Legal Basis for Processing

We process your personal data based on the following legal grounds:

  • Contract execution (account creation, gift box purchase)
  • Legal obligations (e.g., invoicing, payment security management)
  • Legitimate interest (service improvement, website security)
  • Consent (for newsletter subscription)

Data Sharing

Your personal data may be transferred to partner organizations or service providers acting as processors:

  • GIE FONTEVRAUD for payment tracking, refunds, and newsletter distribution (via Mailchimp)
  • Adyen (payment service provider). GDPR policy available here: Adyen Privacy Policy
  • SECRETBOX (gift box management). GDPR policy available here: Secretbox Privacy Policy
  • MEWS (reservation management system)

Data Retention Period

We retain your personal data for the period necessary to fulfill our contract with you and comply with legal obligations (e.g., billing, guarantees). Your data will be deleted or anonymized once it is no longer needed.

Retention periods are as follows:

  • Identification data: Stored for 3 years from the last contact
  • Billing data: Stored for 10 years, in accordance with Article L123-22 of the French Commercial Code

For newsletter subscribers, data is retained as long as you are subscribed.

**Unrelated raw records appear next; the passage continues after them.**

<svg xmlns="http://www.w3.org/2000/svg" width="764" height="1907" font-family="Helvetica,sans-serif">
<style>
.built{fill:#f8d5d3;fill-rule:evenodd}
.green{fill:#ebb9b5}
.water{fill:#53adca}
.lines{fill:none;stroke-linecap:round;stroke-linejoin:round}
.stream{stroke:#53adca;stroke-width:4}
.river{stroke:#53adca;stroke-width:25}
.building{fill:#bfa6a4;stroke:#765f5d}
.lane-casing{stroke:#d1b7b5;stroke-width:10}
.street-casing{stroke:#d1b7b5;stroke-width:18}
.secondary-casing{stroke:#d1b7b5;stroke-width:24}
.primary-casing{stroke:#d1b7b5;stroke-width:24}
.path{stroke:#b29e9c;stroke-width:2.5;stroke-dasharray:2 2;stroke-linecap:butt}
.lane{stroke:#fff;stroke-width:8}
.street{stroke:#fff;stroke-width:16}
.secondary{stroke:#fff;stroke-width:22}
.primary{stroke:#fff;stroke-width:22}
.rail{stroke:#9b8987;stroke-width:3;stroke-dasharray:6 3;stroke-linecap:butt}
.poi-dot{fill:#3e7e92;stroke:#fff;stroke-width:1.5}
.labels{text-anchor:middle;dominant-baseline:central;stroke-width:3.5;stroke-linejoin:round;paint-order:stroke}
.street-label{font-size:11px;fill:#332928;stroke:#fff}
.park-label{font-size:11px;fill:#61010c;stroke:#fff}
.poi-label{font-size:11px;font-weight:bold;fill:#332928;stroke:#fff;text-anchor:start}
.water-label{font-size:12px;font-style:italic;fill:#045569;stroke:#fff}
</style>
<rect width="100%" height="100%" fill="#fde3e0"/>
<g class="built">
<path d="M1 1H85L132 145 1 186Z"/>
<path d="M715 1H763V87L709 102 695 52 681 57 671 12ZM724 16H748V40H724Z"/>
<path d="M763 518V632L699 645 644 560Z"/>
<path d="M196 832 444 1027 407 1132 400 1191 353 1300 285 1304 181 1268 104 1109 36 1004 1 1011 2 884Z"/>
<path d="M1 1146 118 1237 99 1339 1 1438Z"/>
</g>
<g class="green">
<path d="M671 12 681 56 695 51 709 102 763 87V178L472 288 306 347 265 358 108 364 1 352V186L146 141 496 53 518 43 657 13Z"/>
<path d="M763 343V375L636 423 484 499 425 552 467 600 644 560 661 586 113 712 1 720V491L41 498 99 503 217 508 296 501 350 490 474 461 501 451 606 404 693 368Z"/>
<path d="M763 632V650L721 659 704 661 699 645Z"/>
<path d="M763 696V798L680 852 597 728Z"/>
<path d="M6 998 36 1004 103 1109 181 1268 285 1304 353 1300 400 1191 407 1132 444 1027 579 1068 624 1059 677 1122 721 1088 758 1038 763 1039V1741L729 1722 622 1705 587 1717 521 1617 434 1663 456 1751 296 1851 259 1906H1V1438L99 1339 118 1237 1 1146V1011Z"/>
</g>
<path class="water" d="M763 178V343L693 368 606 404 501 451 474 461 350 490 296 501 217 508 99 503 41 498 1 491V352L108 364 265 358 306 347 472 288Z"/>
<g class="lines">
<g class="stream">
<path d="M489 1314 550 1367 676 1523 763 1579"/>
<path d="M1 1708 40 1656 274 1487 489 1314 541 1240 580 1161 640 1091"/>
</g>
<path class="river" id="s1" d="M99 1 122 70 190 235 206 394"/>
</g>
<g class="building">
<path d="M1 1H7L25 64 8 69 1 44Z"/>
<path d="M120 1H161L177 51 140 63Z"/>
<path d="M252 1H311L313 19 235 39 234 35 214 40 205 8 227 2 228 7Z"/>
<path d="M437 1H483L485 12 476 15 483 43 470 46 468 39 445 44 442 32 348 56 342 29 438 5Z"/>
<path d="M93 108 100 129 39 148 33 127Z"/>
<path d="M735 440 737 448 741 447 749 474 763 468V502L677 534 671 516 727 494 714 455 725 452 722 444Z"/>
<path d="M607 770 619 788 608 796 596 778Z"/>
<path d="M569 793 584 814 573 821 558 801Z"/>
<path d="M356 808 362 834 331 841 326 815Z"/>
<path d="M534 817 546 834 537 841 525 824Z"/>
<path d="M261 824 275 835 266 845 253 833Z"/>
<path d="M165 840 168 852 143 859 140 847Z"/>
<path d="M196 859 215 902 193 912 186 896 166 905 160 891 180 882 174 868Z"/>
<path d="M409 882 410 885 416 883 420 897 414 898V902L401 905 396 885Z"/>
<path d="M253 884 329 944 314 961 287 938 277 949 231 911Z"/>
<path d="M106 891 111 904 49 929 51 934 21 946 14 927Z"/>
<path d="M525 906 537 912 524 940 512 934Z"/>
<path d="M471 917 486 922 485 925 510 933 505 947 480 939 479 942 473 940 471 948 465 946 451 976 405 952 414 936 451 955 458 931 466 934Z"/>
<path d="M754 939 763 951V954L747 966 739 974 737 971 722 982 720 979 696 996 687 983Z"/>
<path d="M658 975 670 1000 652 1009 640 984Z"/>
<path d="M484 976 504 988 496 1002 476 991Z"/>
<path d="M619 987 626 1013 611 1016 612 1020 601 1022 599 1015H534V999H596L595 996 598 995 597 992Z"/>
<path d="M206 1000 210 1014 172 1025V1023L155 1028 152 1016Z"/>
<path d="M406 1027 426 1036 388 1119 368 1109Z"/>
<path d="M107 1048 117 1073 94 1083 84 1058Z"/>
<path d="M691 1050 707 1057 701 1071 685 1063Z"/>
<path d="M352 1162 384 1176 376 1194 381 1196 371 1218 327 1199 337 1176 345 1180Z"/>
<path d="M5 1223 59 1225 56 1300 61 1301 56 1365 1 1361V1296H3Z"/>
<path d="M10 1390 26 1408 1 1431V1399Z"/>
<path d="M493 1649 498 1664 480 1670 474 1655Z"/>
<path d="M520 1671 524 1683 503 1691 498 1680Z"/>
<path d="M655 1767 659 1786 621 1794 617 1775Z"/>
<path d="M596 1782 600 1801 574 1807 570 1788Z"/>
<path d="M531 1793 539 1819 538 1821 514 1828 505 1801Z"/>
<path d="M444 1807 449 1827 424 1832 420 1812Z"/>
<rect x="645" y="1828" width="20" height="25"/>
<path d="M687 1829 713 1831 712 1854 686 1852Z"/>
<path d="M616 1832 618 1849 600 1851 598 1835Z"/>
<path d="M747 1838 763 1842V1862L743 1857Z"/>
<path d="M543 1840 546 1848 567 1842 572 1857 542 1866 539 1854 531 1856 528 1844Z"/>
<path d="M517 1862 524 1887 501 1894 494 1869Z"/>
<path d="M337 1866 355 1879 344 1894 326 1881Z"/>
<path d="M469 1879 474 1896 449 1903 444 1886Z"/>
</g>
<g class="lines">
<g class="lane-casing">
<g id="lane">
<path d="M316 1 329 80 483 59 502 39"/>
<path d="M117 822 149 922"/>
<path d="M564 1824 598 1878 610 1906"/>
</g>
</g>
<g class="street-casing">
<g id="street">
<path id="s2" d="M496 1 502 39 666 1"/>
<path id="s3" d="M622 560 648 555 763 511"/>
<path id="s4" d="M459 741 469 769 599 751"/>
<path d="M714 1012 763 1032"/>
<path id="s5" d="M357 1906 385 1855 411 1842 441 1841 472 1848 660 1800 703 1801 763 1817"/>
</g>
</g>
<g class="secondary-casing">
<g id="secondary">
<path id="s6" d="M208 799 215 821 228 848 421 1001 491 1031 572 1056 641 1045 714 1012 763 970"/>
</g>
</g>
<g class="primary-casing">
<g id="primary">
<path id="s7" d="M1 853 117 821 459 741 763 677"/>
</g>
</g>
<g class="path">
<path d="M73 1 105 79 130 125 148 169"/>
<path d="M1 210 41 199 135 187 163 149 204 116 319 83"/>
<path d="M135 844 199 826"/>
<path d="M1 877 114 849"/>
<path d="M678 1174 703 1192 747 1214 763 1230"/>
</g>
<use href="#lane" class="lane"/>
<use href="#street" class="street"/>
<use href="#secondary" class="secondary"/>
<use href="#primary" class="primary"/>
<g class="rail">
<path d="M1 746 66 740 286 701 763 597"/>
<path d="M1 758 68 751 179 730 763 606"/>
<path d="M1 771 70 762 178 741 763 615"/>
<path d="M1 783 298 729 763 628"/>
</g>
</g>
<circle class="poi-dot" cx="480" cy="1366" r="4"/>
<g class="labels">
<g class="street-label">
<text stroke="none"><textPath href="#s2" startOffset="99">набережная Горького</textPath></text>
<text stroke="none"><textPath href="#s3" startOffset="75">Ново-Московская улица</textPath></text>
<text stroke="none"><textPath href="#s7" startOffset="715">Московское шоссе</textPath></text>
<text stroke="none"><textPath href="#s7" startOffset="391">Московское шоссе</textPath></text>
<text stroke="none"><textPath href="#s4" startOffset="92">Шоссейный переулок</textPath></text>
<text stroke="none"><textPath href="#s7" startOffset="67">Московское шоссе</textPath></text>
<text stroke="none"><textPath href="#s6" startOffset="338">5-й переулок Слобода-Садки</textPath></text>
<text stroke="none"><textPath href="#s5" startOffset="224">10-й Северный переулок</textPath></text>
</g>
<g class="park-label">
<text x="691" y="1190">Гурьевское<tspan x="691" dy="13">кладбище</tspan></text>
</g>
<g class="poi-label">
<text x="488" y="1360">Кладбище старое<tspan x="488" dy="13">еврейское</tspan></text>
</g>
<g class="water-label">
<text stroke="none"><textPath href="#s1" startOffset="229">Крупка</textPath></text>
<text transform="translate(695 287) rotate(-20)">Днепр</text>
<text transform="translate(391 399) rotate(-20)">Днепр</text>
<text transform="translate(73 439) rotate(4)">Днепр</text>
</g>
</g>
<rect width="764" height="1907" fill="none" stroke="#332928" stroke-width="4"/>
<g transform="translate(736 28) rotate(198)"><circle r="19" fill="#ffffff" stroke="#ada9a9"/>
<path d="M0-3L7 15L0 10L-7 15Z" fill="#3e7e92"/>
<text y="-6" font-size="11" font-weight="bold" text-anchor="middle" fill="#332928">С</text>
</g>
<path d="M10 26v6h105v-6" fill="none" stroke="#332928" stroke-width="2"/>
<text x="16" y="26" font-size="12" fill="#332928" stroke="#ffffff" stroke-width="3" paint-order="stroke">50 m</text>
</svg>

Once you unsubscribe, your information is automatically deleted.

Data Security

We implement appropriate technical and organizational measures to protect your personal data from loss, unauthorized access, disclosure, alteration, and destruction.

Application for artist residencies

Responsible for data processing

The controller of personal data is the CCO.

Address: Royal Abbey of Fontevraud – 49590 FONTEVRAUD L’ABBAYE

What data do we collect?

When you apply for an artist residency, we collect the following personal data:

  • First and last name
  • E-mail address
  • Telephone number
  • Curriculum Vitae (CV) and/or Cover Letter
  • Other relevant information provided by you as part of your application

Why do we collect your data?

The information you provide us is used exclusively to evaluate your application, organize interviews, and keep you informed of the progress of the selection process. We may also use this data for communications related to possible future opportunities.

Legal basis of processing

The processing of your data is based on several legal bases under the GDPR:

  • Consent: You give us your explicit consent by submitting your application.
  • Performance of a contract: If you are selected (e), we will use your data for the management of the hiring process and the establishment of the employment contract.

Data transfer

Depending on the nature of your application, your personal data may be transferred to other partner structures or service providers for processing your application:

  • GIE FONTEVRAUD for contractual and payment terms.
  • Members of the selection panel who are indicated in the call for applications.

Data retention period

We keep your personal data for the entire duration of the selection process. If you are not retained (e), your data will be kept for a maximum of 3 years in order to contact you for possible future opportunities.

Security of your data

We put in place appropriate technical and organisational security measures to protect your personal data against loss, alteration, disclosure or unauthorised access.